■ **AVAILABLE DATA**:
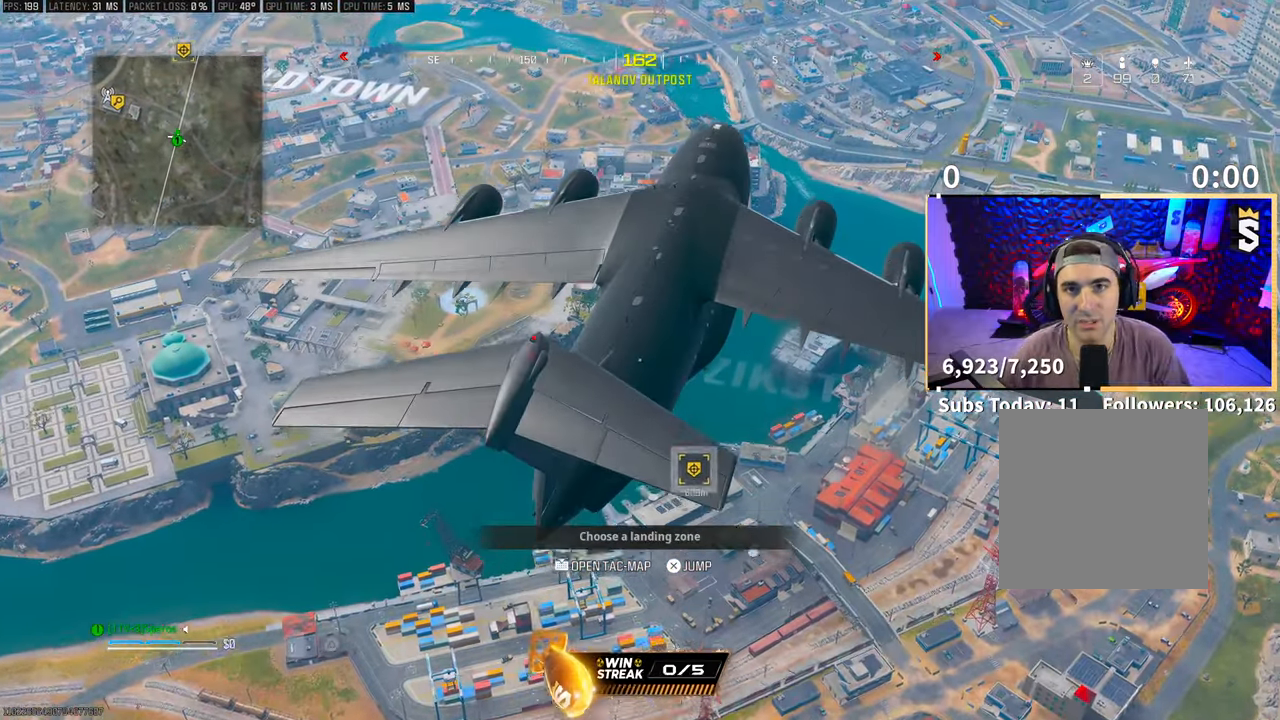
{"buttons": [], "left_stick": "up", "right_stick": "center", "events": []}
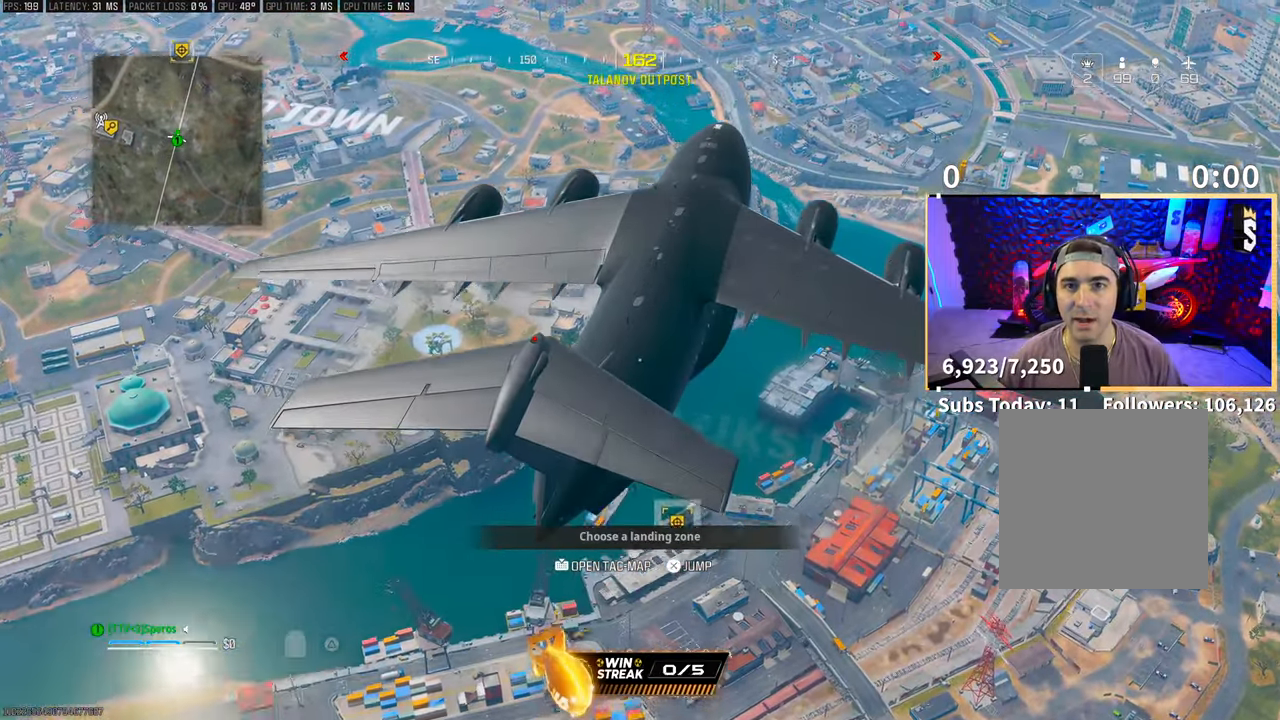
{"buttons": [], "left_stick": "up", "right_stick": "center", "events": [[83, "CROSS", "down"], [233, "CROSS", "up"]]}
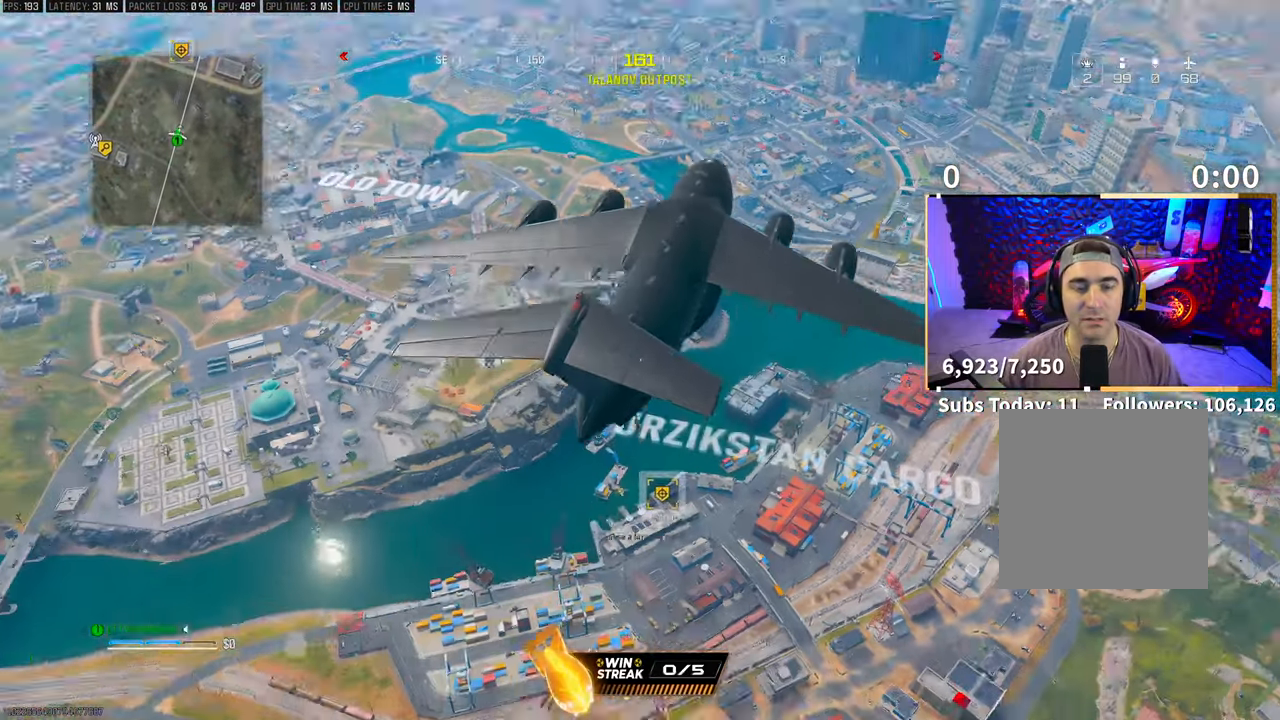
{"buttons": [], "left_stick": "up", "right_stick": "down", "events": [[83, "right_stick", "down"]]}
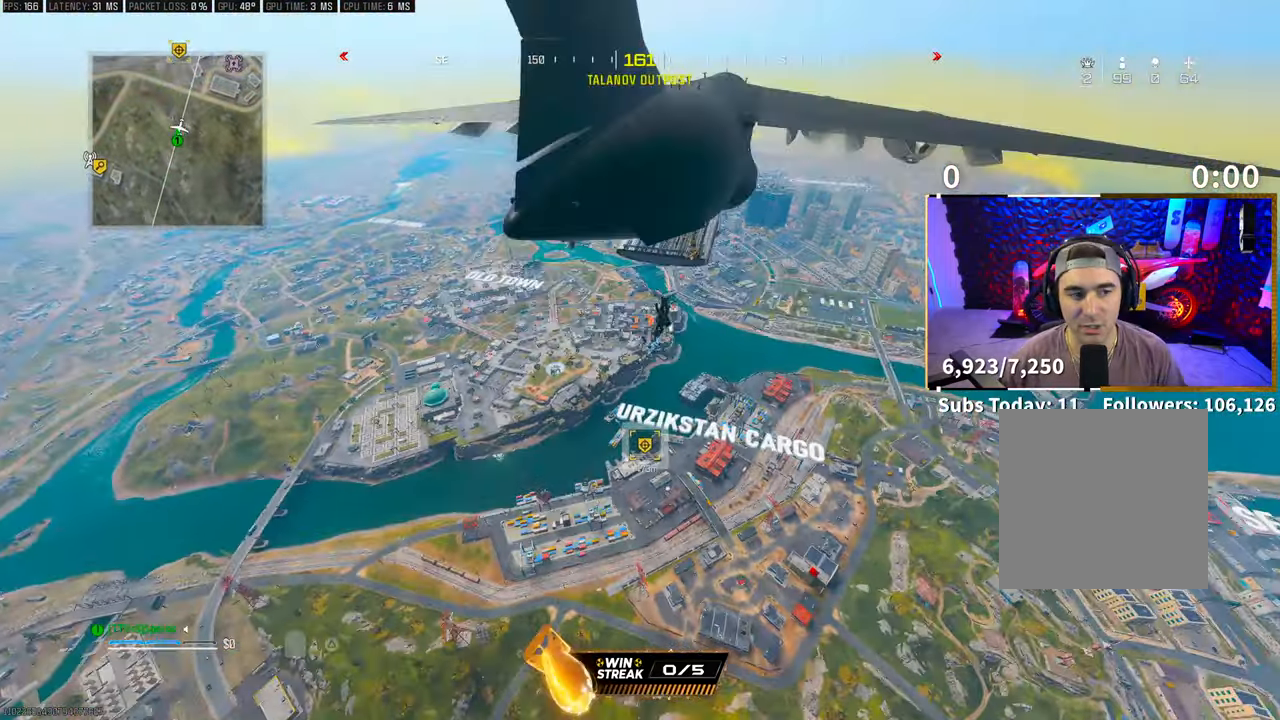
{"buttons": [], "left_stick": "up", "right_stick": "center", "events": [[83, "right_stick", "center"]]}
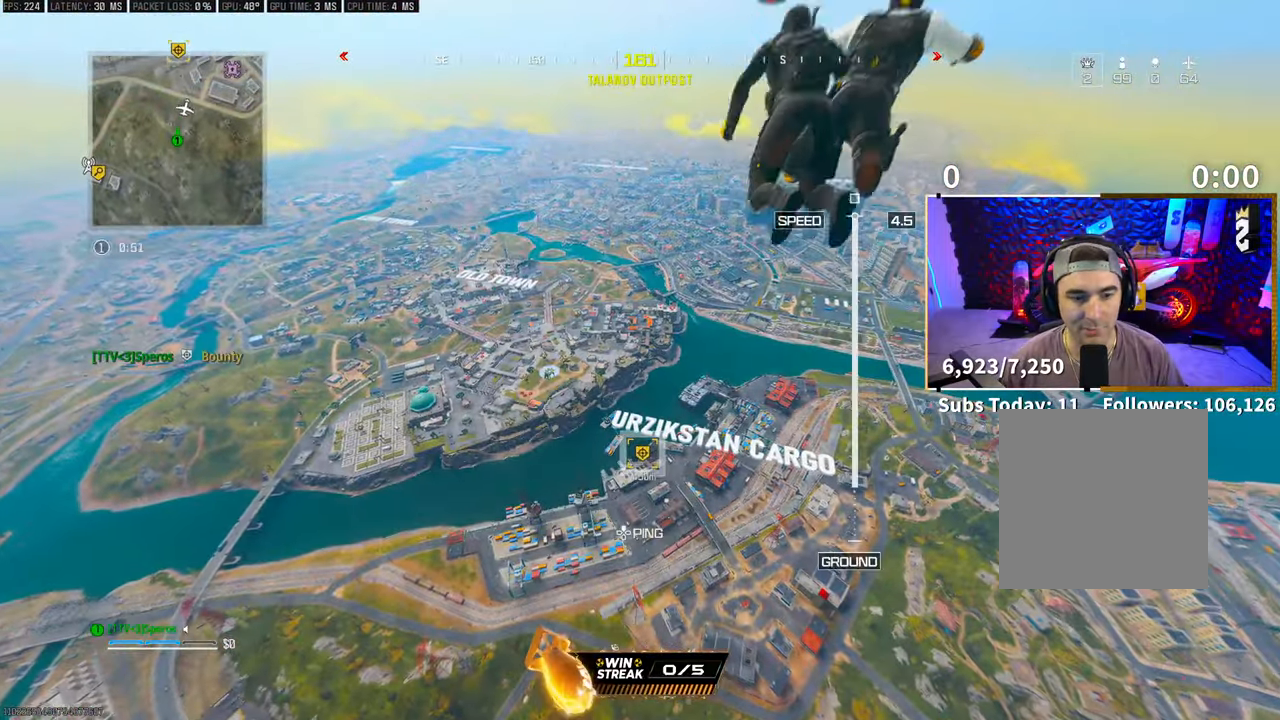
{"buttons": ["R1"], "left_stick": "up", "right_stick": "center", "events": [[200, "L1", "down"], [400, "L1", "up"], [483, "R1", "down"]]}
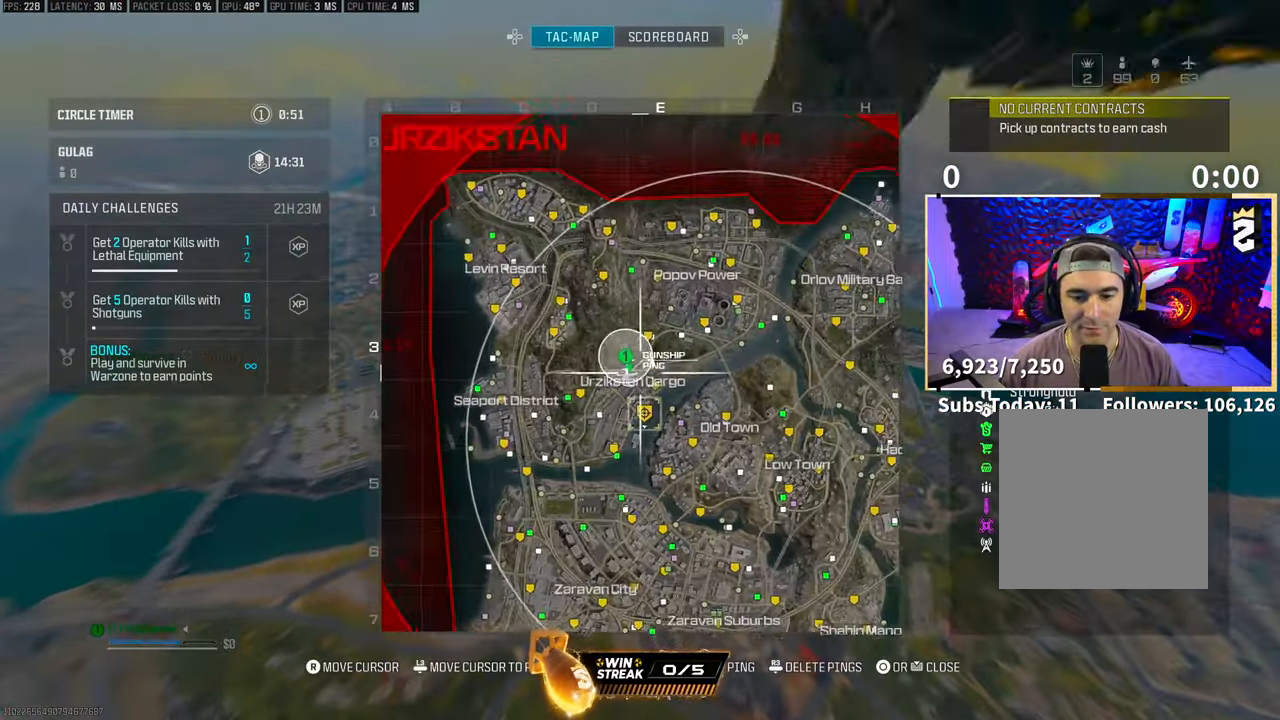
{"buttons": ["R1"], "left_stick": "up", "right_stick": "center", "events": []}
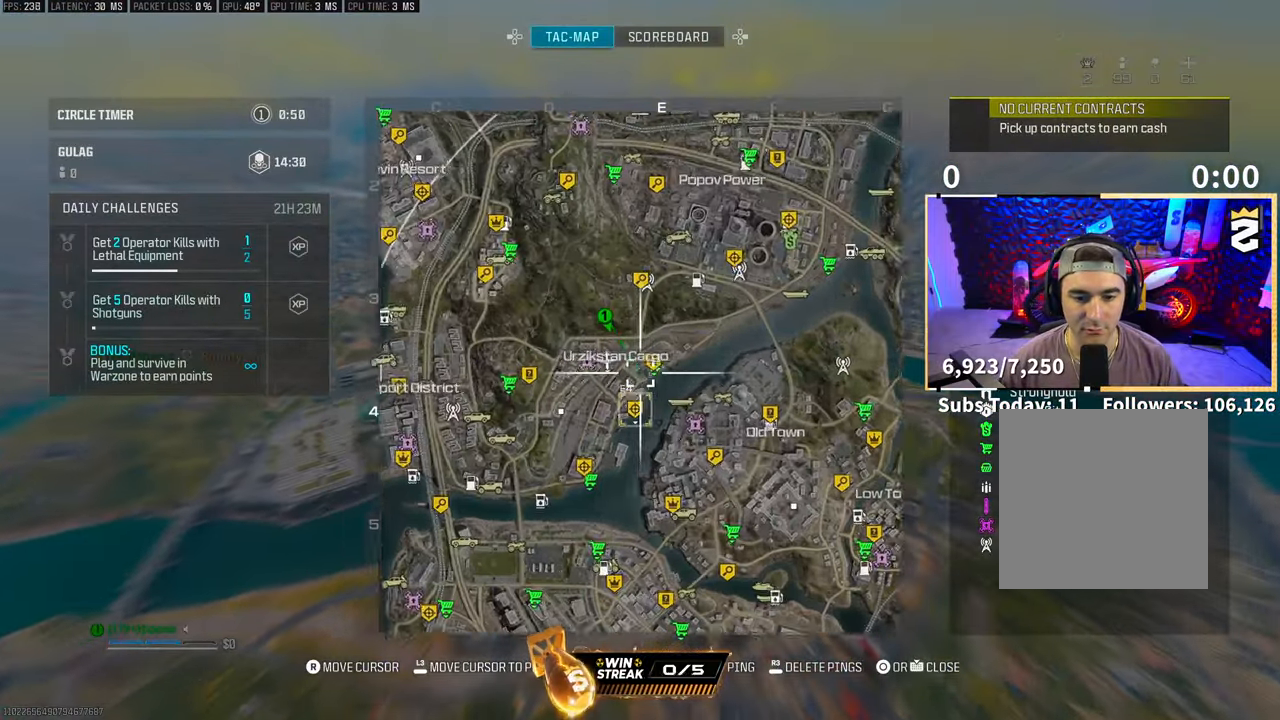
{"buttons": [], "left_stick": "up", "right_stick": "center", "events": [[300, "R1", "up"]]}
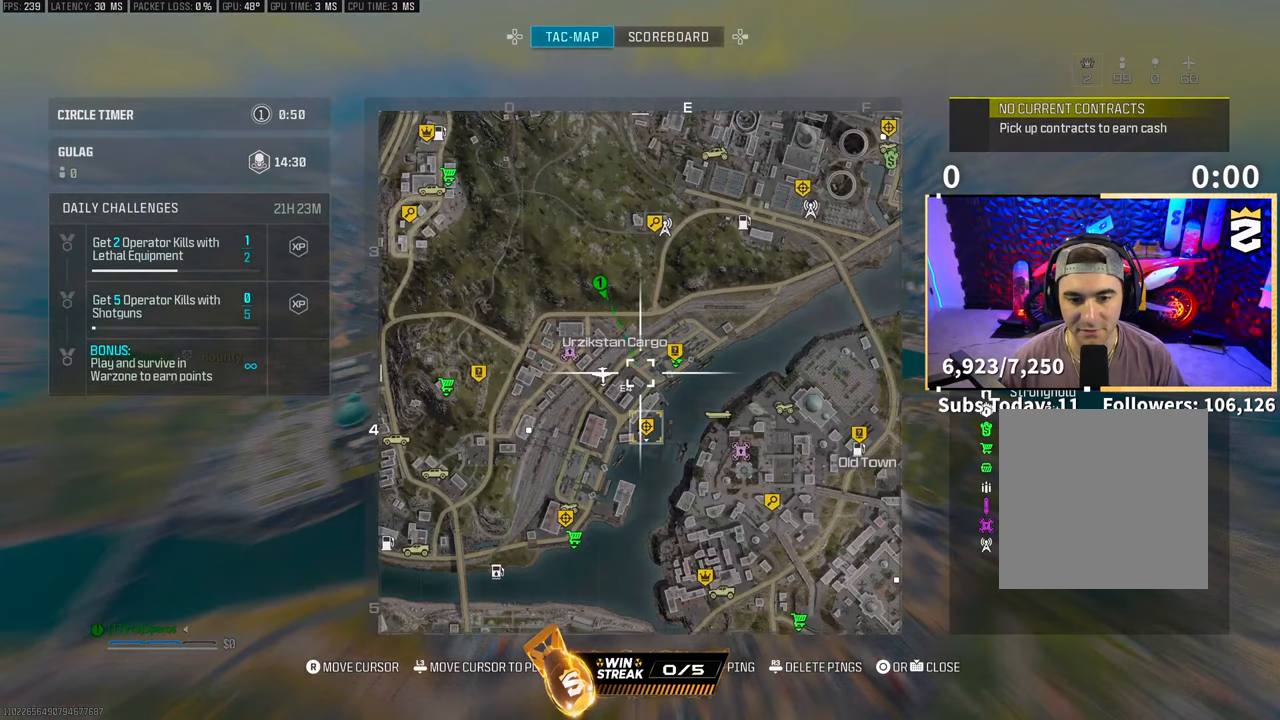
{"buttons": [], "left_stick": "up", "right_stick": "center", "events": []}
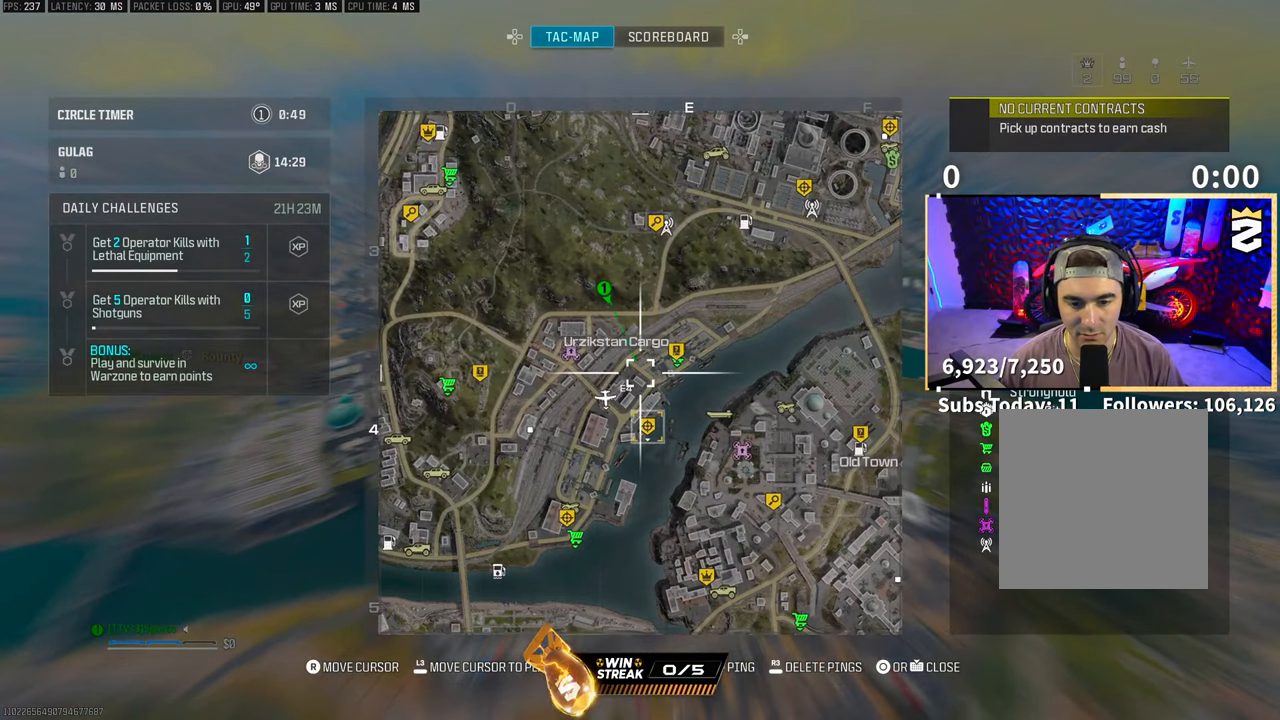
{"buttons": [], "left_stick": "up", "right_stick": "down", "events": [[400, "right_stick", "down-right"], [450, "right_stick", "down"]]}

■ **TASK OBJECTIVE**:
In the copy, each entry above must match exactly, and no picture may be carried over.

■ **ANSWER BOX**:
{"buttons": [], "left_stick": "up", "right_stick": "center", "events": []}
{"buttons": [], "left_stick": "up", "right_stick": "center", "events": [[83, "CROSS", "down"], [233, "CROSS", "up"]]}
{"buttons": [], "left_stick": "up", "right_stick": "down", "events": [[83, "right_stick", "down"]]}
{"buttons": [], "left_stick": "up", "right_stick": "center", "events": [[83, "right_stick", "center"]]}
{"buttons": ["R1"], "left_stick": "up", "right_stick": "center", "events": [[200, "L1", "down"], [400, "L1", "up"], [483, "R1", "down"]]}
{"buttons": ["R1"], "left_stick": "up", "right_stick": "center", "events": []}
{"buttons": [], "left_stick": "up", "right_stick": "center", "events": [[300, "R1", "up"]]}
{"buttons": [], "left_stick": "up", "right_stick": "center", "events": []}
{"buttons": [], "left_stick": "up", "right_stick": "down", "events": [[400, "right_stick", "down-right"], [450, "right_stick", "down"]]}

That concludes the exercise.